For an explanation of what the Alternative Minimum Tax is, you have to go to my 2011 book. I wrote a gem of an explanation for which I guarantee you this: As soon as you read it, you will understand what the AMT is....yet a week later, you'll have to re-read this, to remember what it is.....Sadly, the AMT is a tax that simply defies memory retention!
Regardless, from the this point on, there are various and sundry credits to which you might be eligible for, which will reduce your tax bill - if you owe any taxes.....and if you are a self-employed sole proprietor, reporting your income and expenses on a Schedule C, even though you may be eligible for the foreign earned income exclusion, you are going to be liable for Social Security and Medicare taxes which, for the 2011 tax year, will equal 15.3 percent of your taxable Schedule C income now reduced, because of President Obama’s payroll tax deduction which ran through 2011 and now, at least will go through 2 months of 2012 and, most likely, the balance of 2012, as well. Still that social security tax obligation for the self-employed is frequently a very rude awakening for some!
And now, for the very first time - at least as far as I know - your expat 2012 U.S. tax calendar:
1 January 2012 the tax year begins for individuals who are on a calendar year (come on, now - we're all calendar year taxpayers, whether we like it or not!). The 'Entire taxable year' Begins on January 1 (which falls on a Sunday in 2012). You are on a ‘cash basis’ for tax purposes – if you receive any income in the calendar year, you’ll have to include it during that year. If you ‘earned’ income that you did not receive until the next year (payments that should have been made to you in 2011 that you did not actually receive until some time during 2012?), then don’t worry about that income – it’ll be part of your 2012 taxable income – unless you receive a Form 1099 which includes that income…..

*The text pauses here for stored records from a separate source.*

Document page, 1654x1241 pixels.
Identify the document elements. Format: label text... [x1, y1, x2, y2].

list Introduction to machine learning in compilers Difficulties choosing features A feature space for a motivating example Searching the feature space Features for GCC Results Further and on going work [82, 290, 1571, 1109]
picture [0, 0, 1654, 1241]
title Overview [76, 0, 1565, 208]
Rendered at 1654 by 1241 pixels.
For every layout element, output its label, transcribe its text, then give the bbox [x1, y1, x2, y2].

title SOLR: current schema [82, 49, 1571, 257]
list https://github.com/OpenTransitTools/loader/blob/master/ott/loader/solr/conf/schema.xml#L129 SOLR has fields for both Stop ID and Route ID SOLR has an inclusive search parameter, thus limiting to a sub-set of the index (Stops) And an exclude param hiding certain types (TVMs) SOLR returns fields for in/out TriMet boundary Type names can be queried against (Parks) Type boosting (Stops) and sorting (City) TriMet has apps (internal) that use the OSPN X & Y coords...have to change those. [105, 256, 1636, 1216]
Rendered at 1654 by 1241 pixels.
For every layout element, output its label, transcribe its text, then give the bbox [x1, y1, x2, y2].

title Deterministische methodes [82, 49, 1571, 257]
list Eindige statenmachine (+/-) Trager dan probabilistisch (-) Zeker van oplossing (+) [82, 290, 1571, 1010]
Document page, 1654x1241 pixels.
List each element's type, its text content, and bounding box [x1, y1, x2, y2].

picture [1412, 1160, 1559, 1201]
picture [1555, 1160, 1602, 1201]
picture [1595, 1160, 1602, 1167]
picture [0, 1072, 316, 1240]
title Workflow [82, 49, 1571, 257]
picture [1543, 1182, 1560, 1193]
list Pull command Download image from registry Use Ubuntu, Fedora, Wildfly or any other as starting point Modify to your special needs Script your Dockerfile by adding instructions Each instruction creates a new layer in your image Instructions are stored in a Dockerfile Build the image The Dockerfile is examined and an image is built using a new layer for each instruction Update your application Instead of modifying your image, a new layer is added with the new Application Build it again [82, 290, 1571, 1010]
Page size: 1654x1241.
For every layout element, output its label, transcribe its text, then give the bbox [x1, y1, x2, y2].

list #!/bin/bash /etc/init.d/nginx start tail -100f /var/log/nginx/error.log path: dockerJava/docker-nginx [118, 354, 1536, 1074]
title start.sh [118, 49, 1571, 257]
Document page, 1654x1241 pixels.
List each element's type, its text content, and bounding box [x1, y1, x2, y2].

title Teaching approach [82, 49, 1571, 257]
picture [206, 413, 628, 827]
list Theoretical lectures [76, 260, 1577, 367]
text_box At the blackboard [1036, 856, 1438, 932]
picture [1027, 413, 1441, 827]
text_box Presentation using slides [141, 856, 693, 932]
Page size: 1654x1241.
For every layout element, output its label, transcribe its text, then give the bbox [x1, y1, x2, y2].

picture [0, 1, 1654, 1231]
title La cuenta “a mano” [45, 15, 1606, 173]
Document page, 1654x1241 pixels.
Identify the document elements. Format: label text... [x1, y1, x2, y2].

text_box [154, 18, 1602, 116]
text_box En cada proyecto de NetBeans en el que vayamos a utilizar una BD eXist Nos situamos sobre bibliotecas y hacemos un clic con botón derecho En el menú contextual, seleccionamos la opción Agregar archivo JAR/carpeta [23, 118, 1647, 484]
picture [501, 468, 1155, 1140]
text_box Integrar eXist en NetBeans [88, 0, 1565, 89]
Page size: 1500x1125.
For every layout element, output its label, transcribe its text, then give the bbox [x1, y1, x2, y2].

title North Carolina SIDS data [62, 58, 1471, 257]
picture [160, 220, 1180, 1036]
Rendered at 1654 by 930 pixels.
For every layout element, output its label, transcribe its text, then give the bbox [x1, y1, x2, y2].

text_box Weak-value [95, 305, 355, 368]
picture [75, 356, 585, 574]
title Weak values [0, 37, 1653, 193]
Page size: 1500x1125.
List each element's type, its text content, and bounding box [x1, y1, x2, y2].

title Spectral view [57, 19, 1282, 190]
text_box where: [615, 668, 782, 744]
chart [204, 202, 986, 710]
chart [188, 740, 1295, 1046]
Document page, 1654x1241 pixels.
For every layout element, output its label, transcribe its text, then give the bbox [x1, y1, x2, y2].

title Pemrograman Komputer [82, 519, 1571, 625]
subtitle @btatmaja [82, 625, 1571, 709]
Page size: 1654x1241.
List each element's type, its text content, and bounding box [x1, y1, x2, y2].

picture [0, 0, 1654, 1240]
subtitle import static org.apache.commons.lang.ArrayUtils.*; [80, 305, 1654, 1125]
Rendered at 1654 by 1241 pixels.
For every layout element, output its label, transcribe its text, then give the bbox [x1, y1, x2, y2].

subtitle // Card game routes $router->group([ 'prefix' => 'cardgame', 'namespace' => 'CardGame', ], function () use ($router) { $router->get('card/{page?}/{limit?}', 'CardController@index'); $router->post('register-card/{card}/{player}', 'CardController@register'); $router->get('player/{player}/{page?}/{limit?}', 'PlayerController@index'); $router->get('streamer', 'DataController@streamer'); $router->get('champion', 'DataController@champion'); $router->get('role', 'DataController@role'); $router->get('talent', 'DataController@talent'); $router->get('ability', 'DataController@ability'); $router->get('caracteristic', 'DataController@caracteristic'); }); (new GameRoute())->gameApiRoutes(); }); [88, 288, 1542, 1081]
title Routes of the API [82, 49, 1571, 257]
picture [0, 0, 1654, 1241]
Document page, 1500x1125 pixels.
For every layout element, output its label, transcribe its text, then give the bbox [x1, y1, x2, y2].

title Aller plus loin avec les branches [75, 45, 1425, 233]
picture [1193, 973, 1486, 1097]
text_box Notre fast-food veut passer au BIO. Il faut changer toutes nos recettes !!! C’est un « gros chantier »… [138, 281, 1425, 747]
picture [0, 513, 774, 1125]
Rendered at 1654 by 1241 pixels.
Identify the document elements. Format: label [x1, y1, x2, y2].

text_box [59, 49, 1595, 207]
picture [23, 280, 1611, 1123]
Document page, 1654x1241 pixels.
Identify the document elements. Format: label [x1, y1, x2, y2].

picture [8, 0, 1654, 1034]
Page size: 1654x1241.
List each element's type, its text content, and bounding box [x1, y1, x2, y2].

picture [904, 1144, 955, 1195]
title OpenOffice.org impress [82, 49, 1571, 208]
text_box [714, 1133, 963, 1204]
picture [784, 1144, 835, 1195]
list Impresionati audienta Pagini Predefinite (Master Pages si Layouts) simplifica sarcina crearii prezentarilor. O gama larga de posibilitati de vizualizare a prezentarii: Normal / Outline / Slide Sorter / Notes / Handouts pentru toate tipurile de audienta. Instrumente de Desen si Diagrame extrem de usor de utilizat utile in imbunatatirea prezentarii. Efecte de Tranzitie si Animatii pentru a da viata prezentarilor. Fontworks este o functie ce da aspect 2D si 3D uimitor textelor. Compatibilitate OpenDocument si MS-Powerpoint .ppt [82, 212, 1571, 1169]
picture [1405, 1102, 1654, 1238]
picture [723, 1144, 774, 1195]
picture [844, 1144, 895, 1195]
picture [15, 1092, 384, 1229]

16 January 2012 (because the 15th falls on a Sunday) This date is the deadline for final payment of estimated federal income taxes for the last voucher of the 2011 1040ES.
31 January 2012 You can 'technically' avoid that 15 January deadline for payment of estimated taxes if you actually file your final tax return and pay final taxes by 31 January. How you are going to do this, though, when the likelihood that all of the forms you are going to need to file correctly, will simply not have been issued by this date?
15 April 2012 Ah, you've all heard of this day - it is tax day, across the land, except for Massachusetts, where they run the Boston Marathon as part of their Patriot's Day holiday, entitling you to file one day late. ACTUALLY, BECAUSE IT IS A WEEKEND, FOR THIS YEAR, ONLY, YOU’VE GOT A REPRIEVE UNTIL 17 APRIL!